Vena contracta is the point in a fluid stream where the diameter of the stream is the least, and the fluid velocity is at its maximum, such as in the case of a stream issuing out of a nozzle (orifice). (Evangelista Torricelli, 1643). It is a place where the cross section area is minimal. The maximum contraction takes place at a section slightly downstream of the orifice, where the jet is more or less horizontal.

The effect is also observed in flow from a tank into a pipe, or a sudden contraction in pipe diameter. Streamlines will converge just downstream of the diameter change, and a region of separated flow occurs at the sharp corner of the diameter change and extends past the vena contracta.

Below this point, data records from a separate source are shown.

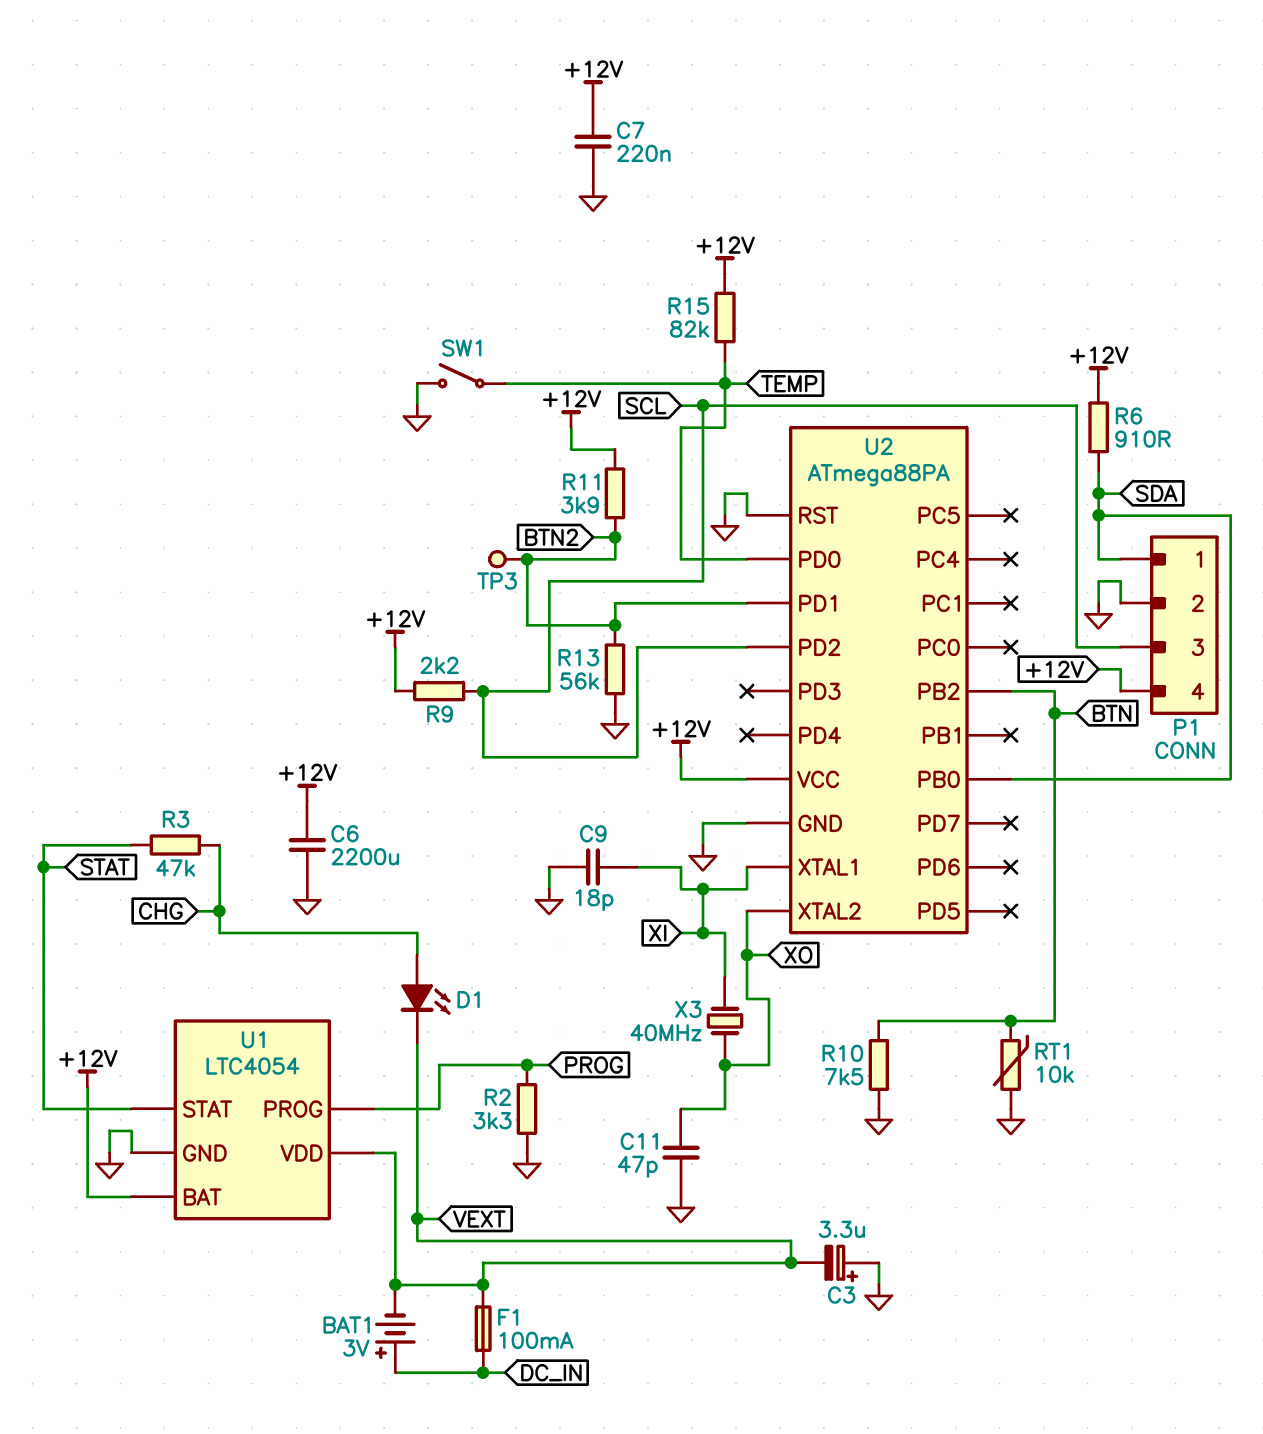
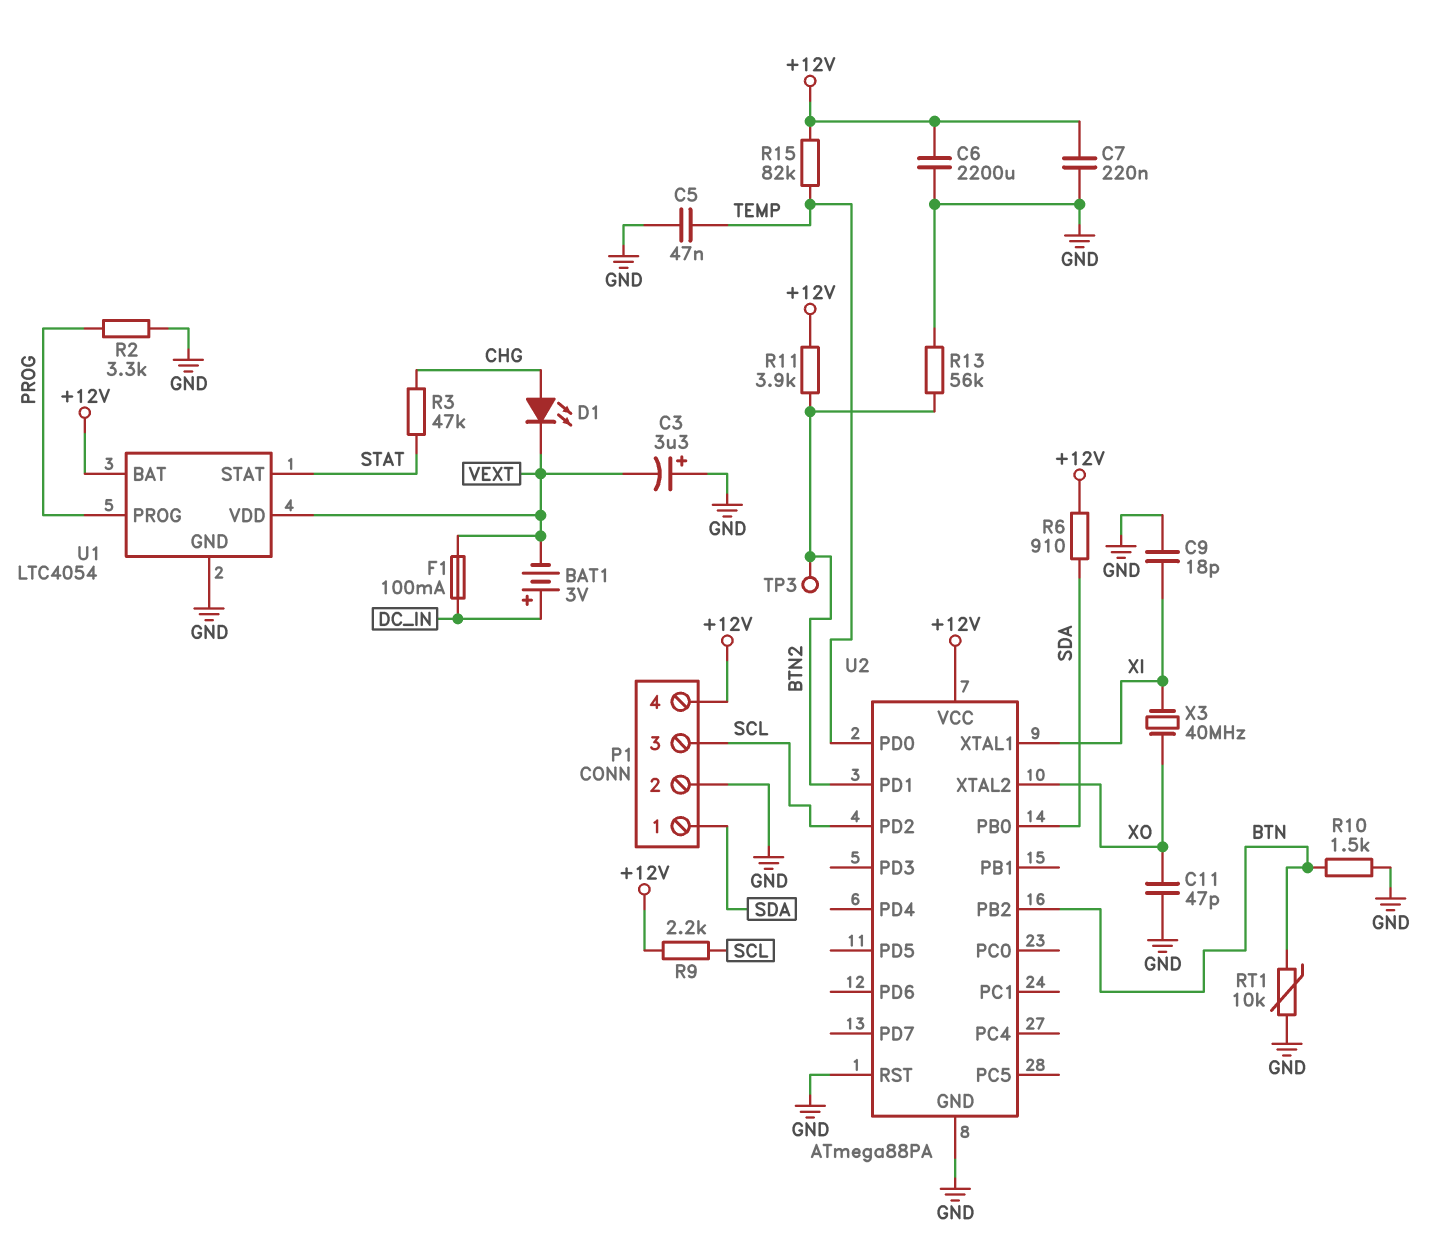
C5: none -> 47nF (GND, TEMP)
R10: 7.5k (BTN, GND) -> 1.5k (BTN, GND)
SW1: switch (GND, TEMP) -> none

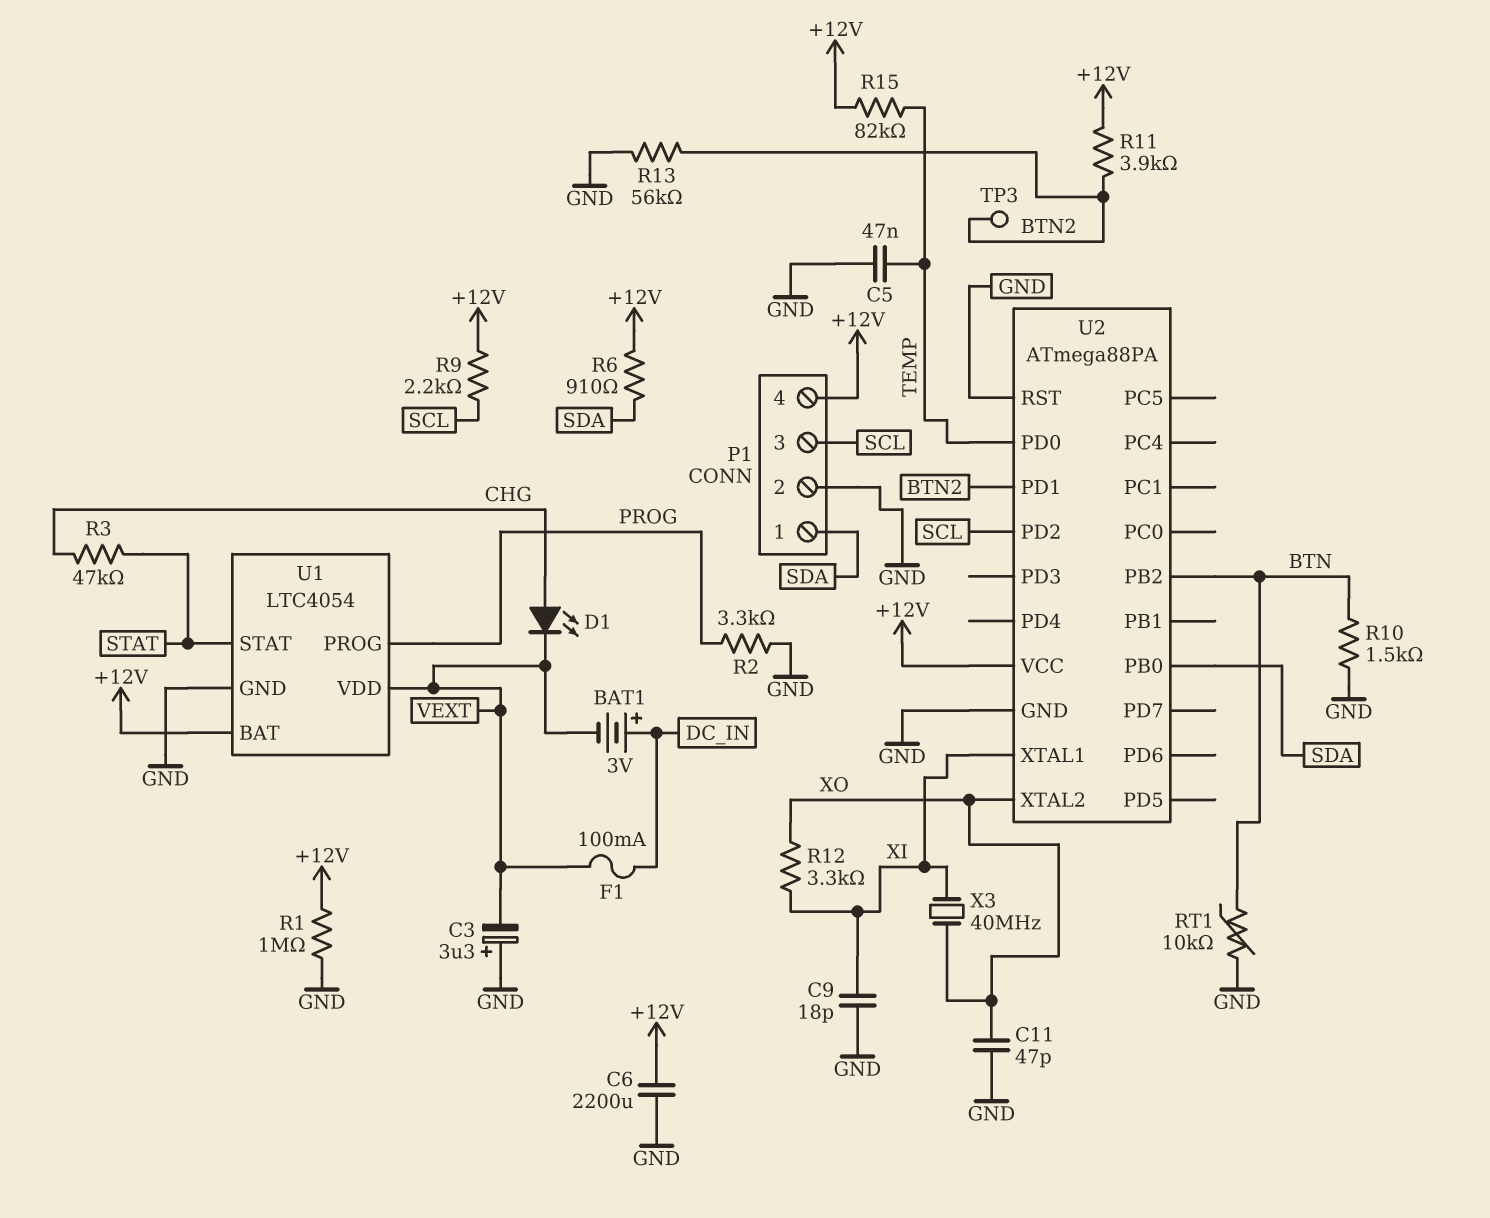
C7: 220nF (+12V, GND) -> none
R1: none -> 1M (+12V, GND)
R12: none -> 3.3k (XI, XO)

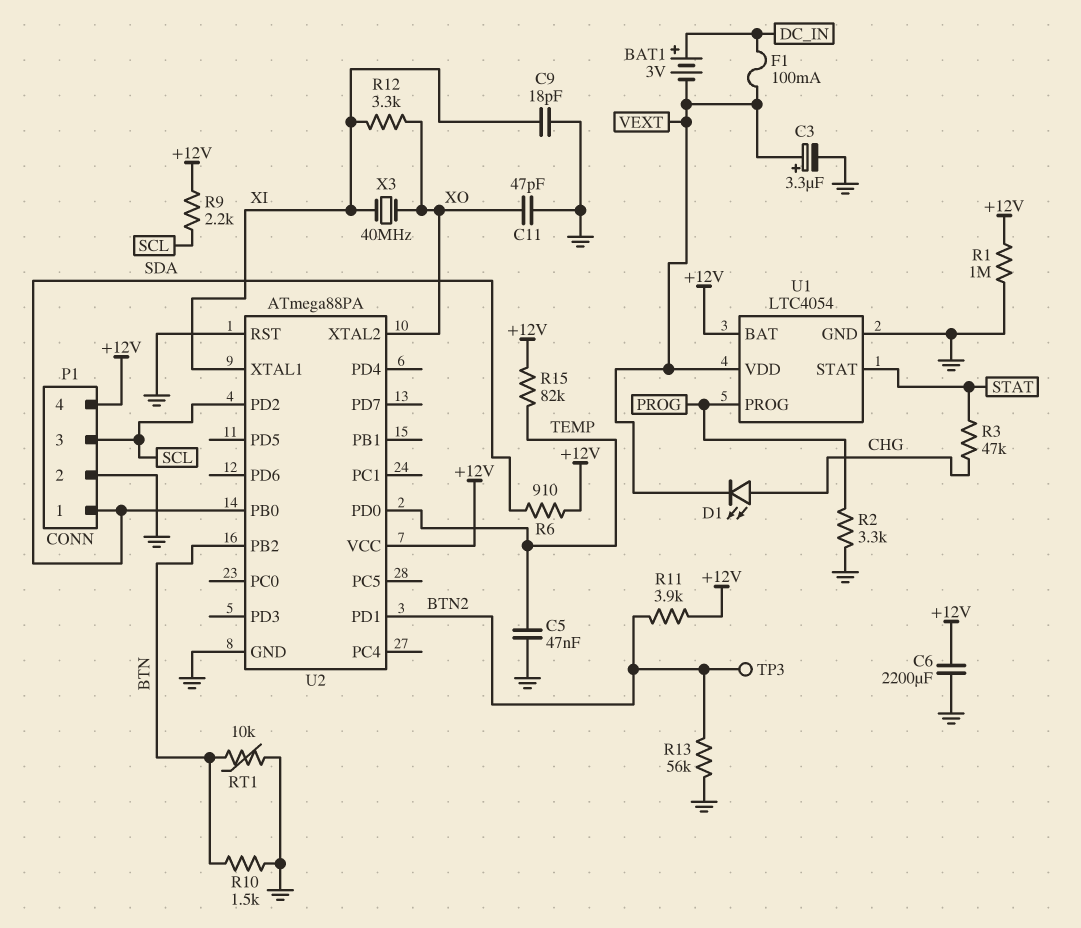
C3: 3.3uF (plus GND, minus VEXT) -> 3.3uF (plus VEXT, minus GND)

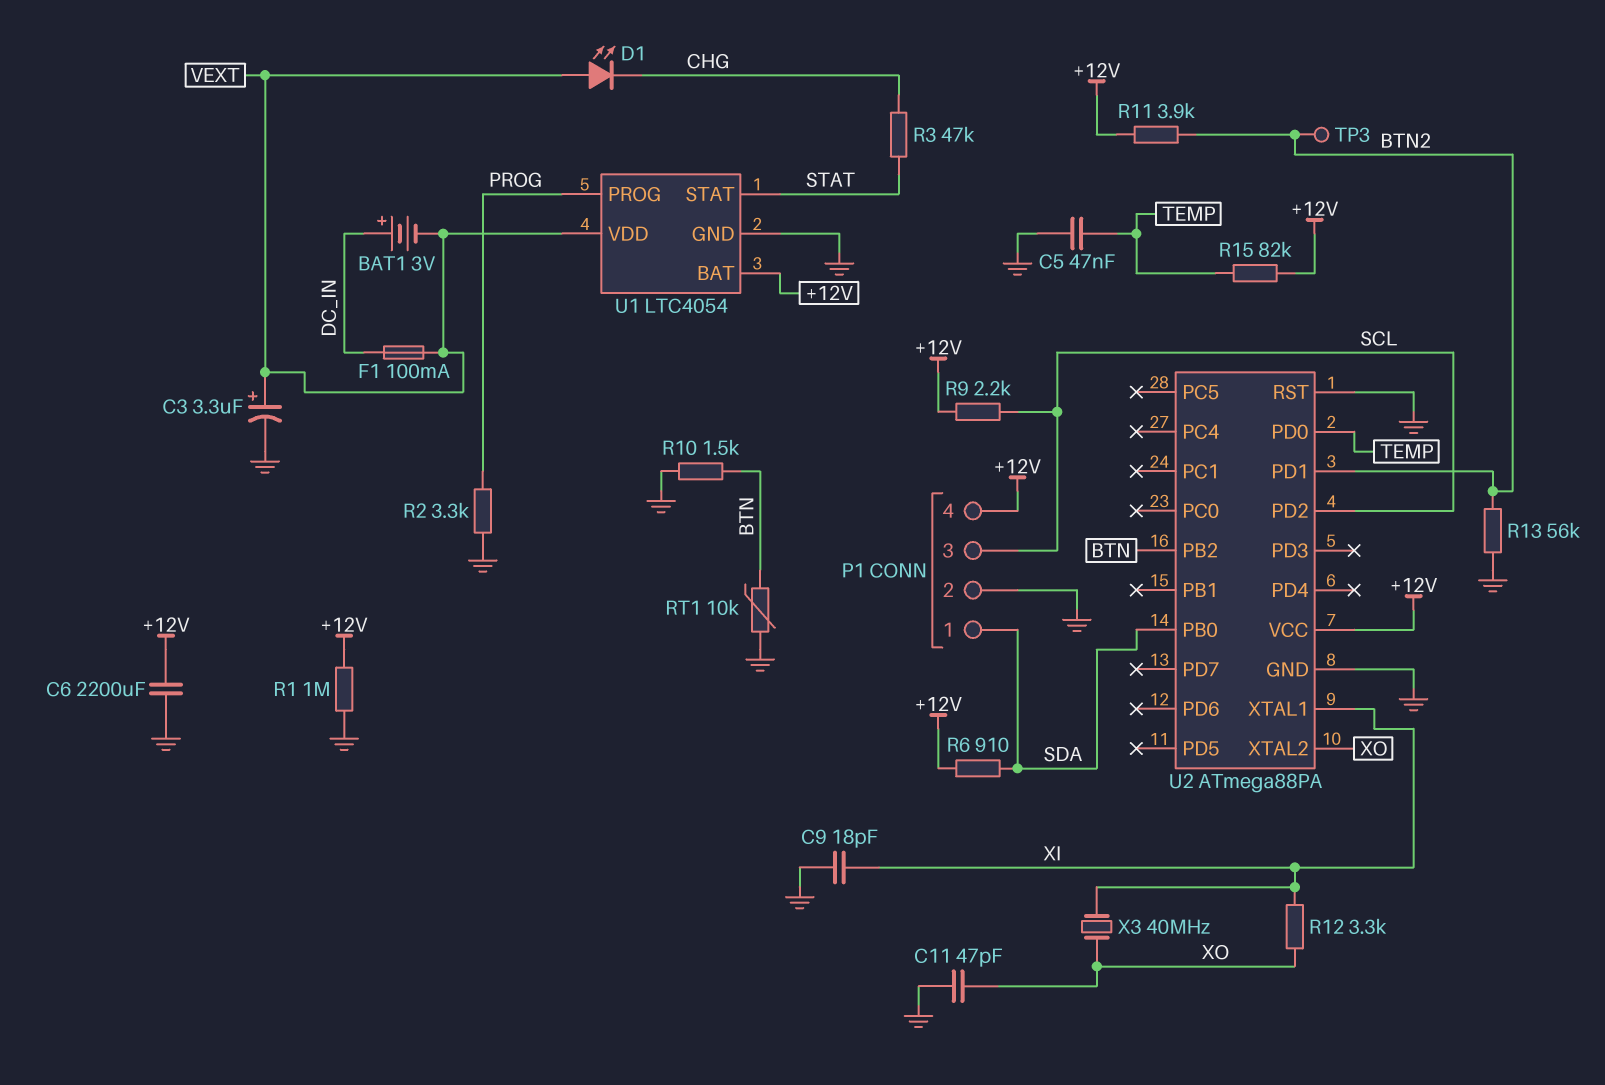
D1: LED (A CHG, K VEXT) -> LED (A VEXT, K CHG)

The formation of the vena contracta can be seen in the venturimeter.

==Explanation==
The reason for this phenomenon is that fluid streamlines cannot abruptly change direction. In the case of both the free jet and the sudden pipe diameter change, the streamlines are unable to closely follow the sharp angle in the pipe/tank wall. The converging streamlines follow a smooth path, which results in the narrowing of the jet (or primary pipe flow).

==Echocardiography==
Measurement of the vena contracta is useful in echocardiography, where it describes the smallest area of the blood flow jet as it exits a heart valve. This corresponds to the effective orifice area (EOA) calculated for heart valves using the continuity equation.

==Shotguns==
Vena Contracta was a term used by several English shotgun builders of the 19th and 20th Century. The gun barrels of sporting shotguns tapered very heavily from the breech to the muzzle. Thus a gun with a 12 bore breech would have a 20 bore muzzle. The idea was to retain the advantages of a heavy-hitting large bore shotgun while retaining the lesser recoil and easy maneuverability of a small bore. Several leading firms built this type of gun but it proved unpopular and most were returned to the manufacturers for large bore barrels. To most shooters perhaps the idea of placing a 12 bore cartridge into a 20 bore barrel was too "explosive". Complete functioning examples are now rare, though they are still not highly sought after.

==Coefficient of contraction==
The coefficient of contraction is defined as the ratio between the area of the jet at the vena contracta and the area of the orifice.

C_{c} = Area at vena contracta/Area of orifice.

The typical value may be taken as 0.611 for a sharp orifice (concentric with the flow channel). The smaller the value, the greater the effect the vena contracta has.